It never occurred to me for a moment to join the military after high school. Even if my father had had anything good to say about his own service, I'd seen enough of who was in there, & how things worked. Whatever I did, I knew, I wanted to be in some social niche in which there was room for eccentricity, for the intellectual & the aesthetic; and God knows I didn't see that space anywhere in the military. Let's be frank, as well: I was pretty damned sure I wouldn't be able to handle the discipline, or put up with the bullshit.
A bunch of my friends went into the military. For many of them, it was their only choice; they'd screwed up so badly in high school they couldn't get into college, or they needed to start earning money right away. Some of the brightest guys I knew in high school wound up enlisting, for one reason or another. I don't blame their choice; but I don't envy them either, or particularly admire them for it.

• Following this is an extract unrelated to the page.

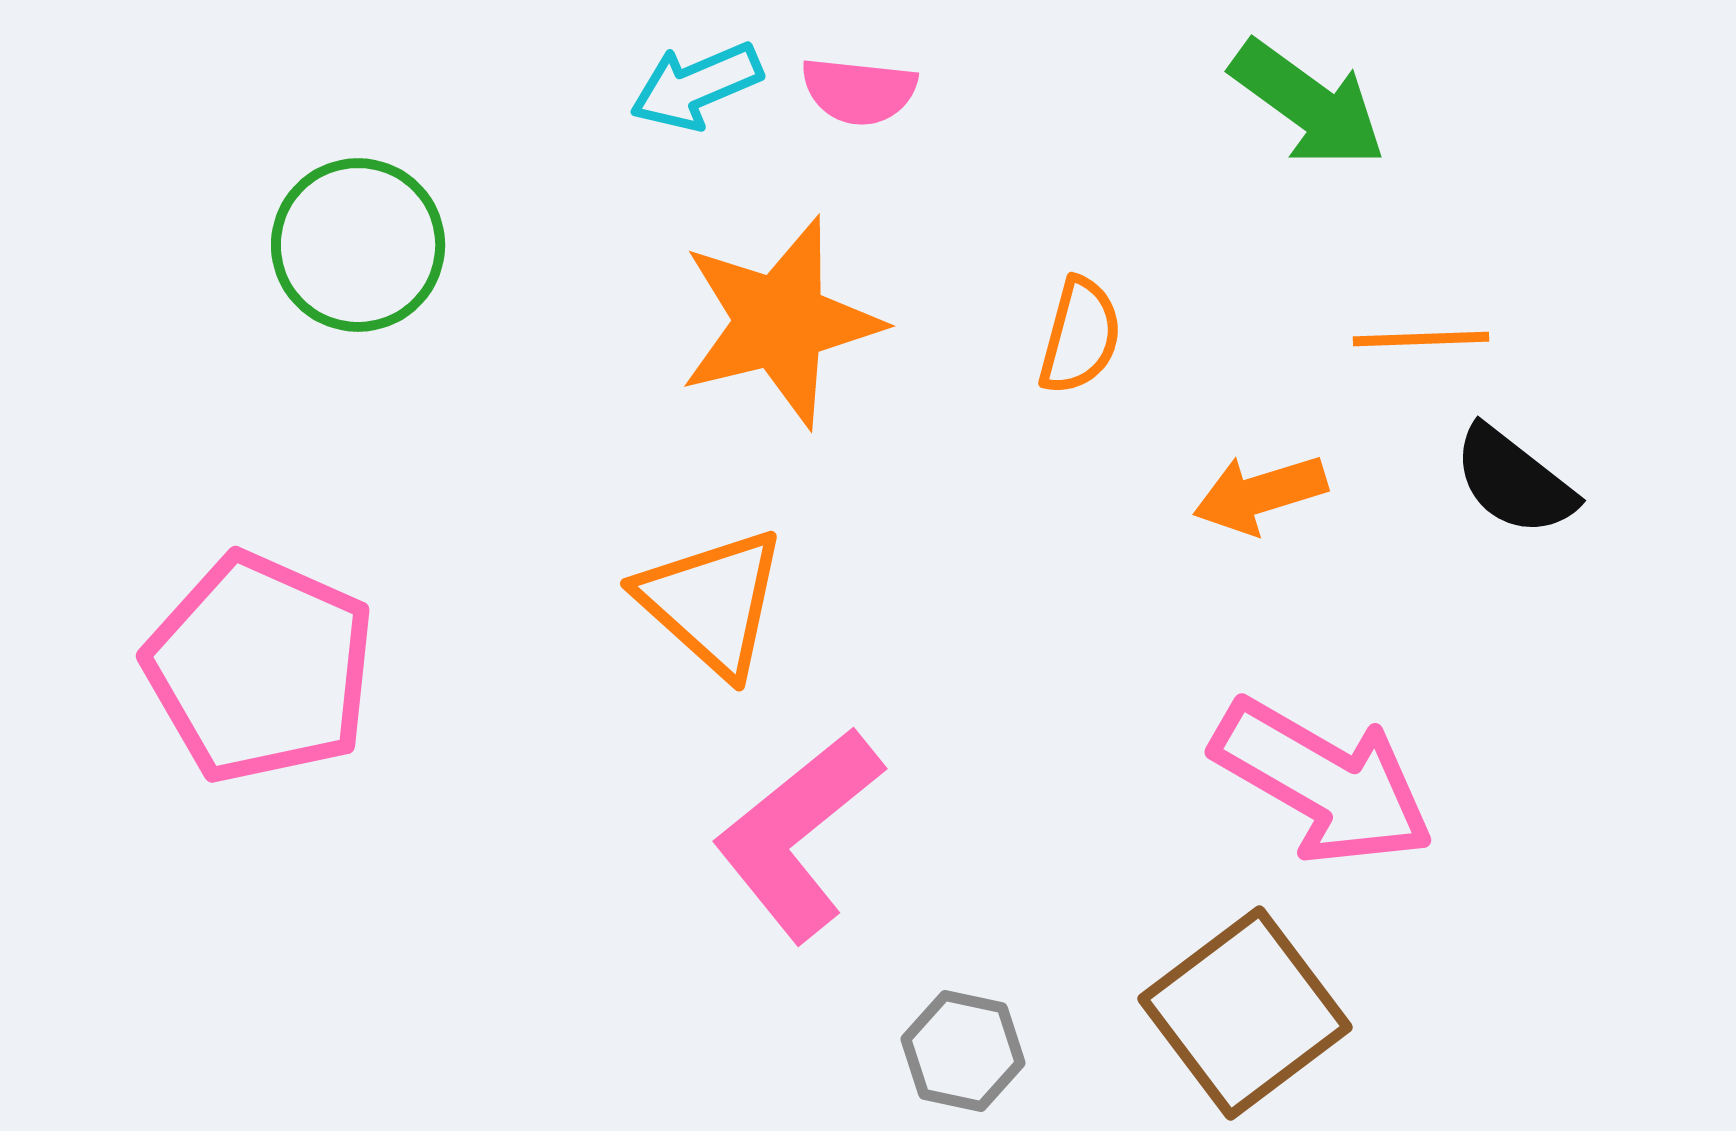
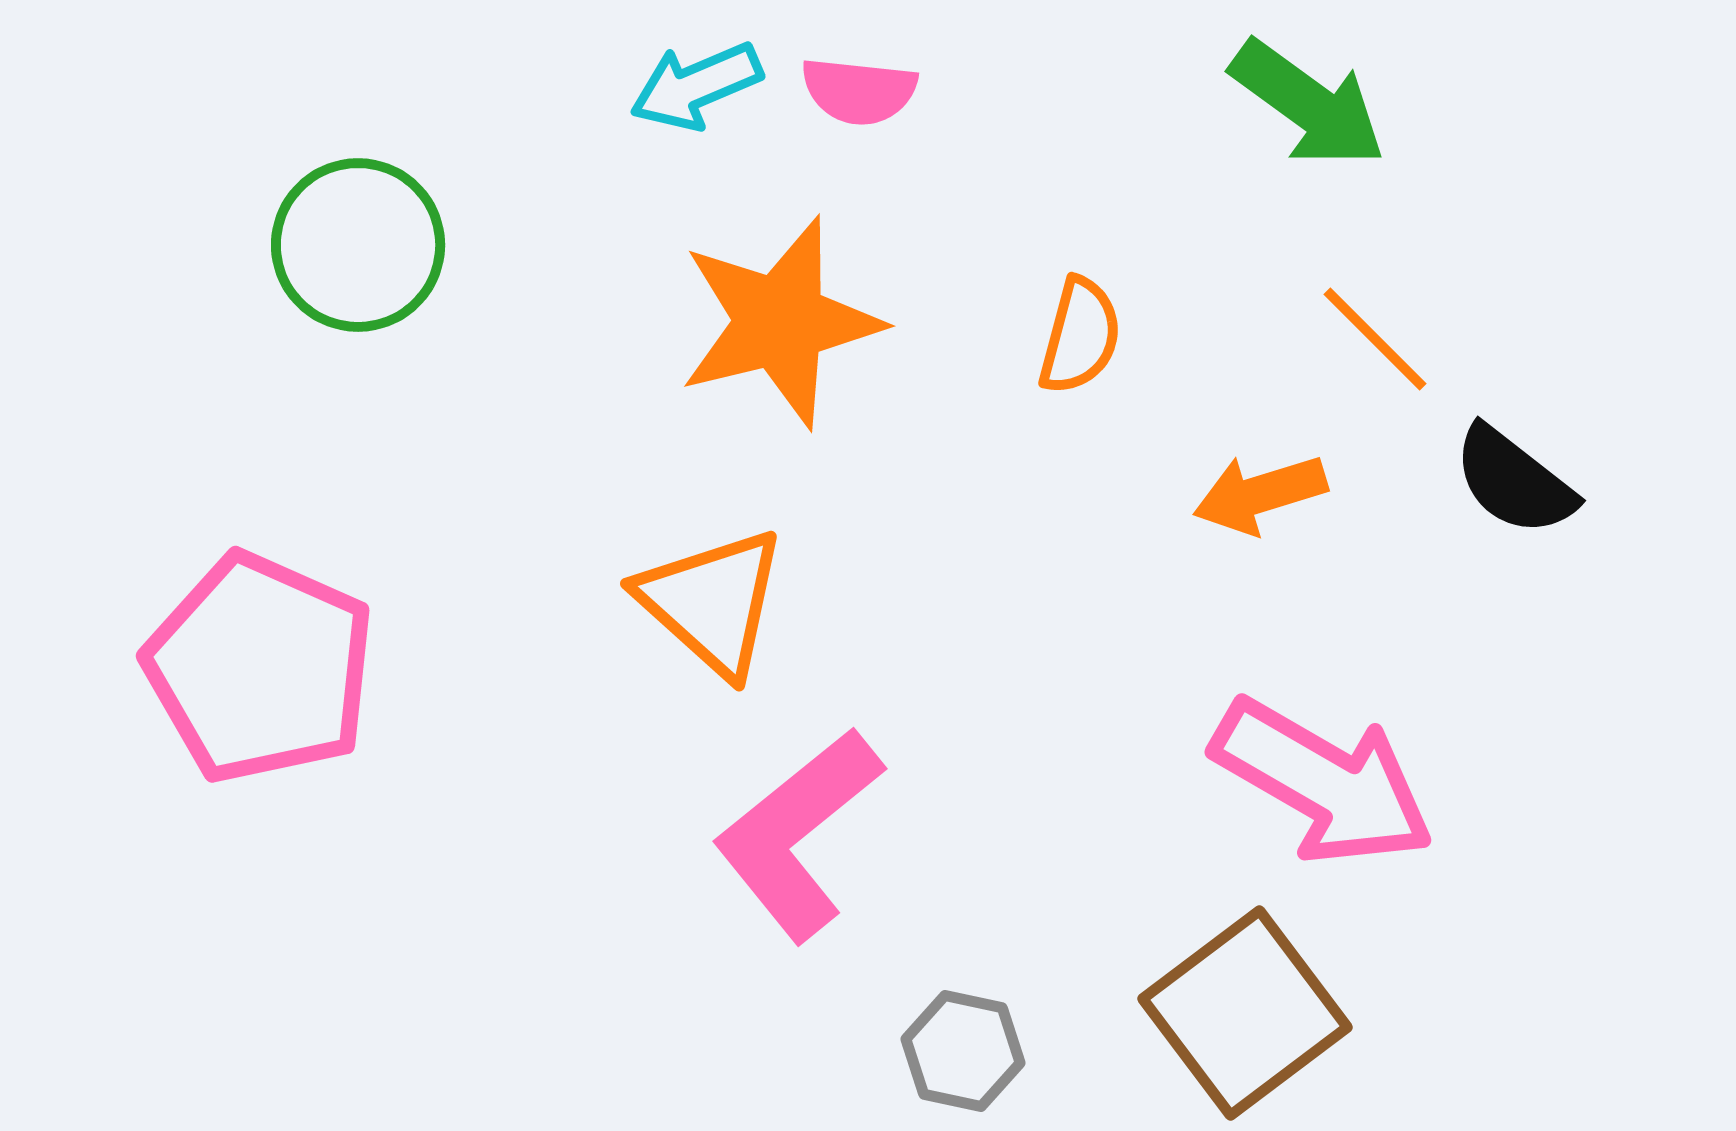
orange line: moved 46 px left; rotated 47 degrees clockwise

When Veterans Day comes around, when the flags get trotted out and the tear-jerking videos get played, I get all uncomfortable. I hate what the last administration did thru its lies to the 4000+ soldiers who died in Iraq, and to the uncounted thousands of others who've come home maimed & damaged, physically, mentally, & spiritually. I hate that this was done in my name, to "protect" me. And I hate the rhetoric of "service" and the high-flown cant of "sacrifice," which all too often is a tool to drag patriotic young people into a job in which they will never be adequately compensated for the risks they run on behalf of cowardly & calculating politicians. But on Veterans Day, I can't help recalling Ruskin's words, in
Unto This Last, on the moral distinction between soldiers and merchants:
Philosophically, it does not, at first, sight, appear reasonable (many writers have endeavoured to prove it unreasonable) that a peaceable and rational person, whose trade is buying and selling, should be held in less honour than an unpeaceable and often irrational person, whose trade is slaying. Nevertheless, the consent of mankind has always, in spite of the philosophers, given precedence to the soldier.
And this is right.
For the soldier's trade, verily and essentially, is not slaying, but being slain. This, without well knowing its own meaning, the world honours it for. A bravo's trade is slaying; but the world has never respected bravos more than merchants: the reason it honours the soldier is, because he holds his life at the service of the State. Reckless he may be – fond of pleasure or of adventure – all kinds of bye-motives and mean impulses may have determined the choice of his profession, and may affect (to all appearance exclusively) his daily conduct in it; but our estimate of him is based on this ultimate fact – of which we are well assured – that put him behind a fortress breach, with all the pleasures of the world behind him, and only death and his duty in front of him, he will keep his face to the front; and he knows that his choice may be put to him at any moment – and has beforehand taken his part – virtually takes such part continually – does, in reality, die daily.